Mayor David Maher urged East Cambridge residents and others upset by the courthouse process to make their complaints heard at the state level, because “a blind eye was turned by the state on this issue.”
But the city retains some power, as Cornelison suggested in 2011, and a policy order approved unanimously by the council Monday is to confirm what it is. The developer’s plans need a vote from the council to use parking spaces in the city-owned First Street parking garage and special permits from the Planning Board. The ECPT decided unanimously to ask the Planning Board to reject the special permits, and the Neighborhood Association of East Cambridge asked residents to pressure board members on why Leggat McCall should be allowed to keep a building height that goes against neighborhood zoning. It was unpreventable when government stepped in to override local laws to build the courthouse from 1966 to 1974, but members argue that the change in use to a private company strips away that exemption. (A March 4 hearing with the Planning Board was postponed.)
“We would never allow this building to be built now, so we need to do everything we can to make it fit in as well as it can to the neighborhood,” councillor Dennis Carlone said.
The policy order by him, Mazen, Toomey and McGovern aims to find ways to reduce the height, traffic and environmental effects of the developer’s proposal, and Leggat McCall officials are asking out of an environmental impact report and on record as saying they can’t make the building profitable without its full height.
In the end, the project requirements could change so much on the city end that the state could be forced to start its sales process over again, Carlone said.
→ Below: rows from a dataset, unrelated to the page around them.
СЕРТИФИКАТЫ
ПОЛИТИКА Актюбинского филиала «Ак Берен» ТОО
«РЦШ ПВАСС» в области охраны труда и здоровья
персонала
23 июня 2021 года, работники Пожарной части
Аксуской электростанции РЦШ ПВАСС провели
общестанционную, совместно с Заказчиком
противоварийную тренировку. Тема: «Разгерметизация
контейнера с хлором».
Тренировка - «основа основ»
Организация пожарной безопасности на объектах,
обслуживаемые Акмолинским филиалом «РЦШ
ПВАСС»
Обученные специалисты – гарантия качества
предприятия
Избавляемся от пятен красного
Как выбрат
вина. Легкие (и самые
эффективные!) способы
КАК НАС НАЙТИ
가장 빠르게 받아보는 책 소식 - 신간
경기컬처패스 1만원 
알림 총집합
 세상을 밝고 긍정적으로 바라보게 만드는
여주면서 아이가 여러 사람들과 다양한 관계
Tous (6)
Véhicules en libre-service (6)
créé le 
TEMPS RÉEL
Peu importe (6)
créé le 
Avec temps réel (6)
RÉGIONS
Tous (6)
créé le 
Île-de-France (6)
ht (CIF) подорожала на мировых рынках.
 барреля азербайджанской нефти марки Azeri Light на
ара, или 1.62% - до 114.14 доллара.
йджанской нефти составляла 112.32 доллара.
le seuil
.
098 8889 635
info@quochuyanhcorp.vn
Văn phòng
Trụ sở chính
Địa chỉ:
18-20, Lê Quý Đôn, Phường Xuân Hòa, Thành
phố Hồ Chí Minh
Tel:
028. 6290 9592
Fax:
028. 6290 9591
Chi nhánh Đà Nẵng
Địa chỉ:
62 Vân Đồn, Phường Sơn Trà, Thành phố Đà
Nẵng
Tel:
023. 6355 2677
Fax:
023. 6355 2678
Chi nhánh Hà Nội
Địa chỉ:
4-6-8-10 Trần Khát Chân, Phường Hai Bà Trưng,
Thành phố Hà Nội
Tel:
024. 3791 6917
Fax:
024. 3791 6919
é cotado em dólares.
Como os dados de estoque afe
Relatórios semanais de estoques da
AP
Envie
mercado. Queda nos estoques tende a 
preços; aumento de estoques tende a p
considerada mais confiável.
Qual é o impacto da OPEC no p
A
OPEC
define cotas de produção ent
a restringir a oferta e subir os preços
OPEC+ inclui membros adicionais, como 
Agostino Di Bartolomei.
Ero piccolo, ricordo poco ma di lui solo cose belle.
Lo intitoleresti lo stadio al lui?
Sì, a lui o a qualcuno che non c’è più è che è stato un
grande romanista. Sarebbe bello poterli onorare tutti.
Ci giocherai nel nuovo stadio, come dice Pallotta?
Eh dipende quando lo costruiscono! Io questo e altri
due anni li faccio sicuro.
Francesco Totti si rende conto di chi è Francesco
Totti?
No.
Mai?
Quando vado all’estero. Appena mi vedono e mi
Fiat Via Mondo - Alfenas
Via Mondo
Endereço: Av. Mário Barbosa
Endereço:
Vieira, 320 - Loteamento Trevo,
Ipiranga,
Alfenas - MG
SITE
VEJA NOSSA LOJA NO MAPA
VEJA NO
That might please many in East Cambridge, but not all. Resident Jay Wasserman was hissed Monday when he said there was something he feared more than a 22-building in his “vibrant” neighborhood, which improved dramatically over the past 15 years despite being in the shadow of the tower: “A dead building scares me beyond belief,” he said. “If we get into this terrible fight and stop negotiating with the developers – and there are still many issues we can negotiate with them – we will stop everything and have a dead building there for a decade.”
RFP, Part Three?
Carlone’s conjecture would actually lead to a third request for proposals, since in March 2012 the state rejected all the proposals it had gathered a month earlier and had developers refile a month later. It never explained why, and when Leggat McCall was chosen as developer many in the city felt an explanation for the decision was also lacking.
Cornelison was clear in saying the decision was based on financial factors, though, including a purchase price that was higher than that of other bidders.
Fifteen months later, that approach was not winning approval with a new council.
“Perhaps they are overburdened by a huge number of buildings to manage,” Mazen said of his phone call with DCAMM officials, “but I was shocked by the lack of interest in the local neighborhood. It was true that I think they were not thinking of themselves as custodians of the local good, but – as many have said – of maximizing the monetary receipt the state sees. They do not see themselves, I think, as having a debt to the community in which they put this odious building … and the language they use is about what they are legally required to do and what they have to do, rather than what they ought to do.”